As a response to COVID-19 and the transition to the virtual learning mode, several infrastructural interventions were undertaken to aid management students’ learning. However, the results and analysis of the survey responses ultimately raise questions on whether there need to be facilitator training interventions and infrastructural developments to inculcate the skill of imparting education to the students in virtual mode. Considering that management education relies largely on experiential learning, new and improved methods of student engagement need to be devised. Additionally, facilitators need to draw up teaching plans that feature a mixture of conceptual discourse, real-life examples by means of videos or sharing experiences by industry experts, and projects that require original thinking on the part of students. Additionally, the exercise of measuring learning outcomes will also help strengthen learning methodologies to enable b-school students to be better equipped for their future managerial practical endeavors.
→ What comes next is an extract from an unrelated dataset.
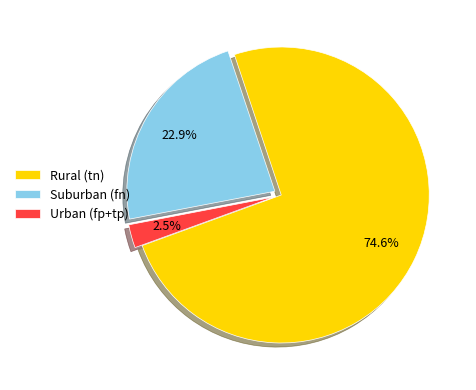

Which has a higher value, Suburban (fn) or Urban (fp+tp)?

Suburban (fn)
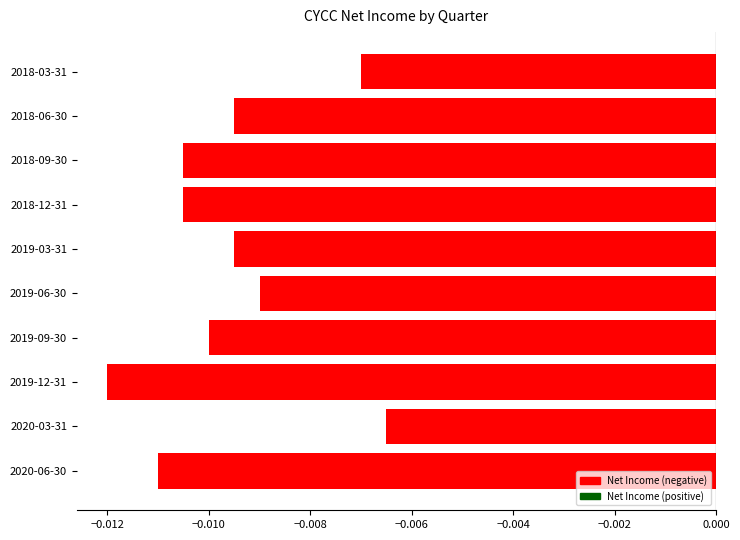

Are the bars grouped side by side (vs. stacked)?

No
Limitations and scope for future research

The current research does not cover facilitators’ points of view regarding challenges faced. Future research could probe into the challenges faced by the facilitators in the virtual mode of teaching, and the responses therein can be combined with those presented in this paper to come up with innovative interventions to benefit the entire management academia fraternity. The future scope of research also includes regression analysis of the components to understand the extent to which each component affects the other. This research study is generalizable only to the extent of higher education types that do not have a dependence on laboratory or field learning.